**Excerpted text:**

☆ ☆ ☆

# belated introductions



## caeservi (Nov 30, 2008)

Greetings brethren,

After being a member for a couple of months, I finally got around to introducing myself.  My name is Shane and I am a member of Azle #601.  I was raised 3-13-2008.  I have earned an A certificate this month (My usual vocation is that of being a lawyer, which certainly helped in the memory work).  I love the esoteric work and even as a new mason, I pride myself on being a ritualist.  I currently do not hold an office (there was brothers ahead of me who wished to be in the lineup), but God and the brethren willing, I will be in the line up this June.  I am the pro tem de jour.  When they need a station or place filled temporarily, they sometimes ask me.  I have enjoyed this forum and look forward to even more fellowship with you, my online brethren.

Shane


----------



## js4253 (Nov 30, 2008)

Congratulations Shane!  You are obviously very sharp.  I wish I could memorize the work as well as you.  I know you will be an asset to your Lodge.


----------



## TCShelton (Nov 30, 2008)

Azle, wow, that is right down the road...


----------



## nick1368 (Nov 30, 2008)

Good to hear from you Shane and congrats on your A certificate.


----------



## owls84 (Dec 1, 2008)

Good to hear from you Brother. Glad to have you on the site. I have a feeling we will be seeing each other soon. I see you are in Azle.


----------

☆ ☆ ☆

**Recorded data:**
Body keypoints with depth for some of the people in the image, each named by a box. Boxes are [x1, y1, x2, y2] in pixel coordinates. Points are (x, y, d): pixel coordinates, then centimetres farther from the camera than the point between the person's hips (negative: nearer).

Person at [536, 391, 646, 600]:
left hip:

☆ ☆ ☆

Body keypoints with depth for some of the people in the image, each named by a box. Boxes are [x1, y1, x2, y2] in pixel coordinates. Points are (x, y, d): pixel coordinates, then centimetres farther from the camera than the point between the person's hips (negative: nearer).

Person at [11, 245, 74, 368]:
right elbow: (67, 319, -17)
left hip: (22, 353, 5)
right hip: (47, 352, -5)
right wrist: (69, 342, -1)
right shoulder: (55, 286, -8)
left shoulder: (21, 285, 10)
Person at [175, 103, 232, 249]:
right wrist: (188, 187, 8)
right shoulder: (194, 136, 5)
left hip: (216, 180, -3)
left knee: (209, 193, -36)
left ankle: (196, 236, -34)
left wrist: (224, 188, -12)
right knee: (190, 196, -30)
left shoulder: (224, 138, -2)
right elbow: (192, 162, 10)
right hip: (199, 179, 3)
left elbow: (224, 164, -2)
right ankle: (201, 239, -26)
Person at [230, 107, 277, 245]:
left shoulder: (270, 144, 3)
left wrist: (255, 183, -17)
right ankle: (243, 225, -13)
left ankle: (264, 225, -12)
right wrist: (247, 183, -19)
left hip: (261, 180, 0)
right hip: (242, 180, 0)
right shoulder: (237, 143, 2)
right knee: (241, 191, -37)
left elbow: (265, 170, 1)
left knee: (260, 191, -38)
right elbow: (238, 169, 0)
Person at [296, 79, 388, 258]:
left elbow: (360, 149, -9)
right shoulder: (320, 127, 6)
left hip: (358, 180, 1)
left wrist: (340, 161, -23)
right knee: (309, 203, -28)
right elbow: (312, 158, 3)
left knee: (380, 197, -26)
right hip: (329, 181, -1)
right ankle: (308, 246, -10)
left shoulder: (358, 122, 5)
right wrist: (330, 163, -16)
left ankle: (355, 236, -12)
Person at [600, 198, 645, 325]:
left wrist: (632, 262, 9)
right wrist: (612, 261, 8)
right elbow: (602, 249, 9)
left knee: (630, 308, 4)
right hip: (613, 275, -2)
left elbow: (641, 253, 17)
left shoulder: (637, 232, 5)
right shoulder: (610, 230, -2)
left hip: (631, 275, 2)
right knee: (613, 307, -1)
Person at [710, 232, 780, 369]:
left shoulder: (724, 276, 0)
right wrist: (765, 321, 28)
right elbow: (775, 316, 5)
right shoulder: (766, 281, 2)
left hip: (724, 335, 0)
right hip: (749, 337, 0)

☆ ☆ ☆

**Required tasks:**
• A. In the forum introductions thread, reproduce verbatim the stretch from "After being a" through "my online brethren.".
• B. According to the forum introductions thread, what is Shane's usual vocation?

**Results in order:**
• A.
After being a member for a couple of months, I finally got around to introducing myself.  My name is Shane and I am a member of Azle #601.  I was raised 3-13-2008.  I have earned an A certificate this month (My usual vocation is that of being a lawyer, which certainly helped in the memory work).  I love the esoteric work and even as a new mason, I pride myself on being a ritualist.  I currently do not hold an office (there was brothers ahead of me who wished to be in the lineup), but God and the brethren willing, I will be in the line up this June.  I am the pro tem de jour.  When they need a station or place filled temporarily, they sometimes ask me.  I have enjoyed this forum and look forward to even more fellowship with you, my online brethren.

• B. Lawyer.